##### Material for this exercise

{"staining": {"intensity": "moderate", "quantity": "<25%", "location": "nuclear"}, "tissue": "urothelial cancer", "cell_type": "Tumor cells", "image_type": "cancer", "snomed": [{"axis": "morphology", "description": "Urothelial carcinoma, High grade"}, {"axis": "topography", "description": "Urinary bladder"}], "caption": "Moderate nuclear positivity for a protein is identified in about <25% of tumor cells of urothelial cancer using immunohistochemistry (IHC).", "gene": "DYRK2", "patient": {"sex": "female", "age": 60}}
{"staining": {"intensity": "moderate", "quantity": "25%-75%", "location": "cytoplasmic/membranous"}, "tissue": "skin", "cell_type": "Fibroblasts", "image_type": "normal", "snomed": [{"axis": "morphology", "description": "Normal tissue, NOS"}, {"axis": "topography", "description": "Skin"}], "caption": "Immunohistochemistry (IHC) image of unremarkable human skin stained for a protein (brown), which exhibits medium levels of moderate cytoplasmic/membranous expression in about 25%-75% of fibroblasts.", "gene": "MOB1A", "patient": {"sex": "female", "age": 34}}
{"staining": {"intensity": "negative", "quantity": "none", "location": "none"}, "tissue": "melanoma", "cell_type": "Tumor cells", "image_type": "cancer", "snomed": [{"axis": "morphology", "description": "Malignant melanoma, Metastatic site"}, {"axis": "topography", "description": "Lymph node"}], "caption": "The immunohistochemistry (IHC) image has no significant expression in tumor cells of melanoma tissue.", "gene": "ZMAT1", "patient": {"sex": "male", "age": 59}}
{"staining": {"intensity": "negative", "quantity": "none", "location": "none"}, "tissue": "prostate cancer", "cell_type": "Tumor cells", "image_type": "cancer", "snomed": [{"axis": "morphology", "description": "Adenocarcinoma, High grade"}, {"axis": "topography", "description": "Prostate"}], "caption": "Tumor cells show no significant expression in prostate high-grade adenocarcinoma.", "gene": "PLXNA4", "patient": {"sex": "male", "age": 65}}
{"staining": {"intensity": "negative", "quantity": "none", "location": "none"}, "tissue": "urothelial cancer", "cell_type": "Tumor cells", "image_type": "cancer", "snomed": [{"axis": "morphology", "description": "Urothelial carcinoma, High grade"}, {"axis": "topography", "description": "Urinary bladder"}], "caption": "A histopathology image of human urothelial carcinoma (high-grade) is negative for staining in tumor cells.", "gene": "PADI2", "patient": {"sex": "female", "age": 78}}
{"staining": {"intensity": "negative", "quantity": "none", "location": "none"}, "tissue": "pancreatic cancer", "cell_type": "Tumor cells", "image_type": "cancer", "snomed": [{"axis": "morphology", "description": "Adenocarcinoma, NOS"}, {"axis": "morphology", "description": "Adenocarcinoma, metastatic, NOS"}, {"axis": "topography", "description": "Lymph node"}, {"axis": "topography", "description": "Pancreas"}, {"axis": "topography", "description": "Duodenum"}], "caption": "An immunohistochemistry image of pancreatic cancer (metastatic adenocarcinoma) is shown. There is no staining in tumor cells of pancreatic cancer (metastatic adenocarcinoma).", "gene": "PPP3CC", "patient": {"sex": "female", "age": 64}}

##########

Retype the records above in full. Every word should match.

{"staining": {"intensity": "moderate", "quantity": "<25%", "location": "nuclear"}, "tissue": "urothelial cancer", "cell_type": "Tumor cells", "image_type": "cancer", "snomed": [{"axis": "morphology", "description": "Urothelial carcinoma, High grade"}, {"axis": "topography", "description": "Urinary bladder"}], "caption": "Moderate nuclear positivity for a protein is identified in about <25% of tumor cells of urothelial cancer using immunohistochemistry (IHC).", "gene": "DYRK2", "patient": {"sex": "female", "age": 60}}
{"staining": {"intensity": "moderate", "quantity": "25%-75%", "location": "cytoplasmic/membranous"}, "tissue": "skin", "cell_type": "Fibroblasts", "image_type": "normal", "snomed": [{"axis": "morphology", "description": "Normal tissue, NOS"}, {"axis": "topography", "description": "Skin"}], "caption": "Immunohistochemistry (IHC) image of unremarkable human skin stained for a protein (brown), which exhibits medium levels of moderate cytoplasmic/membranous expression in about 25%-75% of fibroblasts.", "gene": "MOB1A", "patient": {"sex": "female", "age": 34}}
{"staining": {"intensity": "negative", "quantity": "none", "location": "none"}, "tissue": "melanoma", "cell_type": "Tumor cells", "image_type": "cancer", "snomed": [{"axis": "morphology", "description": "Malignant melanoma, Metastatic site"}, {"axis": "topography", "description": "Lymph node"}], "caption": "The immunohistochemistry (IHC) image has no significant expression in tumor cells of melanoma tissue.", "gene": "ZMAT1", "patient": {"sex": "male", "age": 59}}
{"staining": {"intensity": "negative", "quantity": "none", "location": "none"}, "tissue": "prostate cancer", "cell_type": "Tumor cells", "image_type": "cancer", "snomed": [{"axis": "morphology", "description": "Adenocarcinoma, High grade"}, {"axis": "topography", "description": "Prostate"}], "caption": "Tumor cells show no significant expression in prostate high-grade adenocarcinoma.", "gene": "PLXNA4", "patient": {"sex": "male", "age": 65}}
{"staining": {"intensity": "negative", "quantity": "none", "location": "none"}, "tissue": "urothelial cancer", "cell_type": "Tumor cells", "image_type": "cancer", "snomed": [{"axis": "morphology", "description": "Urothelial carcinoma, High grade"}, {"axis": "topography", "description": "Urinary bladder"}], "caption": "A histopathology image of human urothelial carcinoma (high-grade) is negative for staining in tumor cells.", "gene": "PADI2", "patient": {"sex": "female", "age": 78}}
{"staining": {"intensity": "negative", "quantity": "none", "location": "none"}, "tissue": "pancreatic cancer", "cell_type": "Tumor cells", "image_type": "cancer", "snomed": [{"axis": "morphology", "description": "Adenocarcinoma, NOS"}, {"axis": "morphology", "description": "Adenocarcinoma, metastatic, NOS"}, {"axis": "topography", "description": "Lymph node"}, {"axis": "topography", "description": "Pancreas"}, {"axis": "topography", "description": "Duodenum"}], "caption": "An immunohistochemistry image of pancreatic cancer (metastatic adenocarcinoma) is shown. There is no staining in tumor cells of pancreatic cancer (metastatic adenocarcinoma).", "gene": "PPP3CC", "patient": {"sex": "female", "age": 64}}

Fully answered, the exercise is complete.